Dear all, I´m writing this from Sweden, so please excuse my sometimes broken English..
My beloved Mother died in 2013 and about half a year after her death I began to realize what has happened, and started to feel that I caused her death in a way.
This is destroying my life and I don´t know how to live with myself, I cannot accept and move on.
Here´s my story: My Mom had suffered from a stroke and got paralysed in 1998. Since then she lived in a nursing home.
When she died she had pneumonia which did´t respond very well to the antibiotics they gave her.
The nurse came to us one day and said that this is it, we will now focus on palliative care since her body isn´t responding and she also couldn´t take the food
or liquid they gave her. This was very hard for me and my brother to accept.She was lying in her bed now but she looked like she normally did, though her breathing was strange sometimes during the nights when I sat by her bedside.
The last night she was breathing very fast and deep, but she was alert and totally awake.After a few hours I asked the nurse to give her something to calm her down,
and I think she gave her an injection of Morphine and Stesolide ( I don´t know if that name exists in English), I think she may got a little calmer and it took the worst edge of the breathing, but it was still very hard and fast.After 30 minutes or so I rang the bell again and asked the nurse if she could have some more,
I don´t understand how I could do that!!!
It´s like I didn´t understand the side effects of Morphine, how dangerous it is.The nurse said that Mom could get a little more.When she came with that second injection I saw my Mom ´s panic and she tried to express it to me, but used as I was to take decisions for my Mom all the time ( she couldn´t speak) I thought that is still was alright, if the nurse agreed there must be a reason, and now maybe my Mom could calm down and get some rest ( I still hadn´t accepted that she was going to die, still tried to save her!).

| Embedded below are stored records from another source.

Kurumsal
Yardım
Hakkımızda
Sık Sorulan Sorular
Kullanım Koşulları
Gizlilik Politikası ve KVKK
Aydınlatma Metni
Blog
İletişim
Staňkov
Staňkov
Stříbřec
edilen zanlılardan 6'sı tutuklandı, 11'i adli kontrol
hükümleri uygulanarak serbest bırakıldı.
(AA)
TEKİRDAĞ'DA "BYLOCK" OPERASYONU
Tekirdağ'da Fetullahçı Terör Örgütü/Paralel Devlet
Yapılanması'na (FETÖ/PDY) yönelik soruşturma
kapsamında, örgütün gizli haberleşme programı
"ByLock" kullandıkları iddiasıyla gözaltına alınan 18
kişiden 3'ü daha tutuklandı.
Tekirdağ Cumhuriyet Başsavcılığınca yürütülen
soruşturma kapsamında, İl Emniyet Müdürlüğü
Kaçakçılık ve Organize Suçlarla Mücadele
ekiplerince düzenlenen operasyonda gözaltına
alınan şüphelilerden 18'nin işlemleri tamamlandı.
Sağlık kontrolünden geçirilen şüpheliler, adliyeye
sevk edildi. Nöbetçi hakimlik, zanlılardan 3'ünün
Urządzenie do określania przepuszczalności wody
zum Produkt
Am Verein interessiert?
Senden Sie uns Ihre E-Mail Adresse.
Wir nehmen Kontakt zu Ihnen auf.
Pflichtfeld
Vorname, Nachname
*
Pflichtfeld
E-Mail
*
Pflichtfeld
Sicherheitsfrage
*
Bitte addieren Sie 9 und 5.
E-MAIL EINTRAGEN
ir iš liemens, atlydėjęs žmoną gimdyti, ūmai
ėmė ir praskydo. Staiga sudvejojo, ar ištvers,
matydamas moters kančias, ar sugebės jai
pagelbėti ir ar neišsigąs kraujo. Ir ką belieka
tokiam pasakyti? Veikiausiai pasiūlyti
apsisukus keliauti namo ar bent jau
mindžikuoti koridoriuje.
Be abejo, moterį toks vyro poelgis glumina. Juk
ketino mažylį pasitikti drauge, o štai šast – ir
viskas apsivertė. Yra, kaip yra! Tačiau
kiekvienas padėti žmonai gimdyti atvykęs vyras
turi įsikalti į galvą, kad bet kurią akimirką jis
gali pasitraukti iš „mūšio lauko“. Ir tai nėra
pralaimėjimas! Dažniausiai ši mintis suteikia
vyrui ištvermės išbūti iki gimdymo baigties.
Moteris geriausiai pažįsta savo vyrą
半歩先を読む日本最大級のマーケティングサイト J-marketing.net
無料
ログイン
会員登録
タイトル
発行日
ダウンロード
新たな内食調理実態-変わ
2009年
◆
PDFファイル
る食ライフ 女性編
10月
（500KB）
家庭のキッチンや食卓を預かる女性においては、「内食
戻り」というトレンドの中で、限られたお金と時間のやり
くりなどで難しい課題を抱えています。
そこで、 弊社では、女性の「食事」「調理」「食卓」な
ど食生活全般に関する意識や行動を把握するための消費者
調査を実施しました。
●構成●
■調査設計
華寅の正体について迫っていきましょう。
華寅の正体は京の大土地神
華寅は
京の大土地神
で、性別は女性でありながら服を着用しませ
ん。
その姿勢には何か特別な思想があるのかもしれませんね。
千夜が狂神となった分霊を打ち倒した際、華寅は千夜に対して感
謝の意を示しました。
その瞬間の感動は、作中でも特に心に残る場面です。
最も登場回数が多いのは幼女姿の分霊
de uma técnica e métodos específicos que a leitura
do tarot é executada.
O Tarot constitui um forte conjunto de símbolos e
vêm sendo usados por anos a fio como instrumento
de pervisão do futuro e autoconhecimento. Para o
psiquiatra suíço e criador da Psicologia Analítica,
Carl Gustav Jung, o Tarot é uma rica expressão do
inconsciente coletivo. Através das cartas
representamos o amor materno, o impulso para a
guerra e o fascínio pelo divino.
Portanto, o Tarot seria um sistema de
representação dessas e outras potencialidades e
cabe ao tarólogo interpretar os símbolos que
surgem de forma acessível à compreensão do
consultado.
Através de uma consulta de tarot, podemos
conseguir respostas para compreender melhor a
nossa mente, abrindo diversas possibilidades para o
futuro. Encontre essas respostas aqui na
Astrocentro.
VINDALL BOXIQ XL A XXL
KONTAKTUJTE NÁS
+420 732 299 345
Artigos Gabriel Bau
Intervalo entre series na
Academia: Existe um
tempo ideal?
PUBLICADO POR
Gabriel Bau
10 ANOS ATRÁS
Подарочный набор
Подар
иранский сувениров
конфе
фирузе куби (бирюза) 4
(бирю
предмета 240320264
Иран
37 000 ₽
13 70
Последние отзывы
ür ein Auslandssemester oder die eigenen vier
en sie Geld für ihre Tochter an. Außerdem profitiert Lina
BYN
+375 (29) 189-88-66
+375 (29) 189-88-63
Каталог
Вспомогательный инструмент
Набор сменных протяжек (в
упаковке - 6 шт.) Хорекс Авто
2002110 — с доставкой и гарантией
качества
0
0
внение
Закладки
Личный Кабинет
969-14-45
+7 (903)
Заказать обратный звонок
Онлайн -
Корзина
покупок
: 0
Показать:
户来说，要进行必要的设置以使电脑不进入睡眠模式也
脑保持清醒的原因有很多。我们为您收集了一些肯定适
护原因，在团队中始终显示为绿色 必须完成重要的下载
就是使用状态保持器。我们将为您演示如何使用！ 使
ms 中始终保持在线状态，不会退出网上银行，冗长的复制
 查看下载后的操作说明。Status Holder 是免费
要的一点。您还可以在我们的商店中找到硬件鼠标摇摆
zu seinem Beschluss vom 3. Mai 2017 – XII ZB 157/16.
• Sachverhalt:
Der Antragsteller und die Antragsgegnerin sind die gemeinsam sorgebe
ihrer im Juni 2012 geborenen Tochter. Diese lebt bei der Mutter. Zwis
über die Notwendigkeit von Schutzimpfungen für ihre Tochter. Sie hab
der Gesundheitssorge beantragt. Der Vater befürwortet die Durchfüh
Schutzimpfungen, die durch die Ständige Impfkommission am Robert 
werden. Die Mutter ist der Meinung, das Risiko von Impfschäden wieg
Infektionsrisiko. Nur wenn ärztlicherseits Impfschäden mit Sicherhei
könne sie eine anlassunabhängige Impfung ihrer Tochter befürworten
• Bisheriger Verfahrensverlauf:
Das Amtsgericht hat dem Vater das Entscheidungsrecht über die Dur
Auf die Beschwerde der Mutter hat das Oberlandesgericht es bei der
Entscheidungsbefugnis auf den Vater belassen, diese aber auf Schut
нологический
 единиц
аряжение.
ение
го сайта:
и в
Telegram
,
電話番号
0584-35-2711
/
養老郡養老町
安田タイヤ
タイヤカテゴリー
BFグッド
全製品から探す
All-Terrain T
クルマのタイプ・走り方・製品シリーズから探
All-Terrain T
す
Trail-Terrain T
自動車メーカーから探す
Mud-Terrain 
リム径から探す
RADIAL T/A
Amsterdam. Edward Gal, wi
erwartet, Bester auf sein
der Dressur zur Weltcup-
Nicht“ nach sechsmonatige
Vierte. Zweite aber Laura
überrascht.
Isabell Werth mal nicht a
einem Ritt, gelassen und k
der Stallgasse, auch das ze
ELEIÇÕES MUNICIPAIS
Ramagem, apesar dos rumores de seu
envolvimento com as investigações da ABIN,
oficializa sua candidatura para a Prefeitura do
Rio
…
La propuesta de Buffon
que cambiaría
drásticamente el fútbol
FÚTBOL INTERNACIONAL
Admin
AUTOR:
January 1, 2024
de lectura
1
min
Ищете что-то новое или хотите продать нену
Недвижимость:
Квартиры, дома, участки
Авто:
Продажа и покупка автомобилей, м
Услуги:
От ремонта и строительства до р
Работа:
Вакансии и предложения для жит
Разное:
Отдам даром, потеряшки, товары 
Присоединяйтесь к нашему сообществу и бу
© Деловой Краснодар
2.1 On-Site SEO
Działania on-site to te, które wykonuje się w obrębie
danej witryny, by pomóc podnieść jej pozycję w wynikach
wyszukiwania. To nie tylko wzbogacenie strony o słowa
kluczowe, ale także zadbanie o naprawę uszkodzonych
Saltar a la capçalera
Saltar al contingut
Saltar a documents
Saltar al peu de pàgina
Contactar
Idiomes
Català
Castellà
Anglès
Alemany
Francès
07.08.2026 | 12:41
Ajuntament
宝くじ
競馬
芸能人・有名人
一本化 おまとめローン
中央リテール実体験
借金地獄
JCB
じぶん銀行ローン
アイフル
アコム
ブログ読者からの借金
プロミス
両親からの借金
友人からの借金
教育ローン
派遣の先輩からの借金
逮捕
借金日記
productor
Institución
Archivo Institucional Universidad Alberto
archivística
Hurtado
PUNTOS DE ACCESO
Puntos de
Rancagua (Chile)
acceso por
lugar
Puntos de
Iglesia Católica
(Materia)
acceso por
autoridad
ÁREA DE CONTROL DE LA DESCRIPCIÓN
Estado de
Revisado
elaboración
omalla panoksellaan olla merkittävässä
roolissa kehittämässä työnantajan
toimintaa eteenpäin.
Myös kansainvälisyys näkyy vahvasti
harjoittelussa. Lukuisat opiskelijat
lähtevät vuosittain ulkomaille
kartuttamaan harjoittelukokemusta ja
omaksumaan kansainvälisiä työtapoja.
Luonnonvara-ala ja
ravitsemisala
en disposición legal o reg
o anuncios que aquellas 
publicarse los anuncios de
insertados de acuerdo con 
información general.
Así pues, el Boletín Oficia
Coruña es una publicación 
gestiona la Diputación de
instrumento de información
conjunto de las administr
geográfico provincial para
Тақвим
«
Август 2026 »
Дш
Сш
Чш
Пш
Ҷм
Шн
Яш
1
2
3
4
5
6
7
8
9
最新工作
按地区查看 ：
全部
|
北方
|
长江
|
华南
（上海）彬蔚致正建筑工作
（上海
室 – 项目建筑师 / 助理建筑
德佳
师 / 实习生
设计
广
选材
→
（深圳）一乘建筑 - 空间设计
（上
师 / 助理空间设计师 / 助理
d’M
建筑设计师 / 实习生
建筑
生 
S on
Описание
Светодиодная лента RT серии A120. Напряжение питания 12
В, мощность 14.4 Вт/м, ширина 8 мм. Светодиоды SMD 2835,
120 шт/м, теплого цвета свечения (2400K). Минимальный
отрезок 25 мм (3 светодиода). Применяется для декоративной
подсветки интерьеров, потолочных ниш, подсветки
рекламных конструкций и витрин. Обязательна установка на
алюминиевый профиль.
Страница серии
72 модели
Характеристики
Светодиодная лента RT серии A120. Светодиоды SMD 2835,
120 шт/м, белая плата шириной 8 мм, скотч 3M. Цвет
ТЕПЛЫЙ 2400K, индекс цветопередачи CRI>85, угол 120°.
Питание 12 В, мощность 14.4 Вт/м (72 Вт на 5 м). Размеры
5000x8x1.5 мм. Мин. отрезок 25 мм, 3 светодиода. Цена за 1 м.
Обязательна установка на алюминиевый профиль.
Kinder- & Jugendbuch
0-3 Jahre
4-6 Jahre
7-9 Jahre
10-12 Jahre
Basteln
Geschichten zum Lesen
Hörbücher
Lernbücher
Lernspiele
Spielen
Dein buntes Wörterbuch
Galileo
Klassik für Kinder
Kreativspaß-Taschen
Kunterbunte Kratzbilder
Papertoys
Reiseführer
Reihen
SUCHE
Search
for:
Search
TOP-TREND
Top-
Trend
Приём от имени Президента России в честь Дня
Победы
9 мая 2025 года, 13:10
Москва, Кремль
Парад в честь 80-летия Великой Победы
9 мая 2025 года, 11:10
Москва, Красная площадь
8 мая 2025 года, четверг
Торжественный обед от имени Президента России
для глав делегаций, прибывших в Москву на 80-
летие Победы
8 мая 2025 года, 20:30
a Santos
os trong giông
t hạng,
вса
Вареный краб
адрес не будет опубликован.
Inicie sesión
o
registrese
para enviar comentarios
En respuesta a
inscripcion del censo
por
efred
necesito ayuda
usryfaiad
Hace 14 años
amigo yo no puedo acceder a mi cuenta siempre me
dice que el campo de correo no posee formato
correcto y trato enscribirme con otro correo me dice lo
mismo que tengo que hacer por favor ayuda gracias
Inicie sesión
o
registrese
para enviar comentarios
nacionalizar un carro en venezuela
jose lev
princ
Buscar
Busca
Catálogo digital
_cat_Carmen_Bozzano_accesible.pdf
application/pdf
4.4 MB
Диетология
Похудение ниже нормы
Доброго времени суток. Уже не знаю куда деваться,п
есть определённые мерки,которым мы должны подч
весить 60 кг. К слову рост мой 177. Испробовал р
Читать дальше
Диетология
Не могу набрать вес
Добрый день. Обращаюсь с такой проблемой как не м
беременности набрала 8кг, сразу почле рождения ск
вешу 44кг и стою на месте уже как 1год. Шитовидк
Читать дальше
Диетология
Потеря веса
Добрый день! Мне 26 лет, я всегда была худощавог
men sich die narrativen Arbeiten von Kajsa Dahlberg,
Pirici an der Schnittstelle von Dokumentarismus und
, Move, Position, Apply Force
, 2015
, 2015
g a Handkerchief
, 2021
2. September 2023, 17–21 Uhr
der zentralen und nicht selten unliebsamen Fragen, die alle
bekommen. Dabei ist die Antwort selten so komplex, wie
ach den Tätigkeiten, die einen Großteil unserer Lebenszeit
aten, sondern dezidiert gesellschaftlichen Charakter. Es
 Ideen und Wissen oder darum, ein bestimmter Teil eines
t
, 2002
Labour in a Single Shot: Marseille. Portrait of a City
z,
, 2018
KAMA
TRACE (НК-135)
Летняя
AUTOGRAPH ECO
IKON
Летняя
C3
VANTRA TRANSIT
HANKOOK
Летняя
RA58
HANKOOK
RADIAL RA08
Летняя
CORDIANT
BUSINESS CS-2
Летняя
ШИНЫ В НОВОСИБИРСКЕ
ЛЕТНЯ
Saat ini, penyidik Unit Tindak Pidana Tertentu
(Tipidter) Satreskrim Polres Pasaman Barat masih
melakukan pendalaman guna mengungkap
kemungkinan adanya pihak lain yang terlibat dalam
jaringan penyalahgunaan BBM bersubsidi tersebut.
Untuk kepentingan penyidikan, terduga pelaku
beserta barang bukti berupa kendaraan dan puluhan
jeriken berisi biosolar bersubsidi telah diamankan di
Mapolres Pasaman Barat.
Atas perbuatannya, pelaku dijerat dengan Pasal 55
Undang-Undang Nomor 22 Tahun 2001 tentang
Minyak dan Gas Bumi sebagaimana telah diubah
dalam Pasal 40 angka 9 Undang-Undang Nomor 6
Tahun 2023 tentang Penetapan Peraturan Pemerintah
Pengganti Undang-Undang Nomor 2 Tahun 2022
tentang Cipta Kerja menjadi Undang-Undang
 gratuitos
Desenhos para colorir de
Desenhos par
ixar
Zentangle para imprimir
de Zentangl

And then, God forgive me, I went to bed and left my Mom in the care of the staff:( I was in such denial...
Now I punish myself every day with guilt, I have destroyed my Mom´s death and I have destroyed my own life.
I tried later to get in contact with the nurse, but she hasn´t respond to my questions on how she could give her more Morphine despite all her knowledge about medications.
People talk about guilt, and I know that everyone feels guilty when a parent dies, but in my case I have a true gulit, I did do something that caused my beloved Mom´s death.
She might have lived two more days, and we could all have said our goodbyes, my brother wasn´t there that night and I went to bed..this is bringing me down, I don´t know how I can live with this..
Please if there´s anyone out there who has been in the same situation or have some thoughts on this please let me know.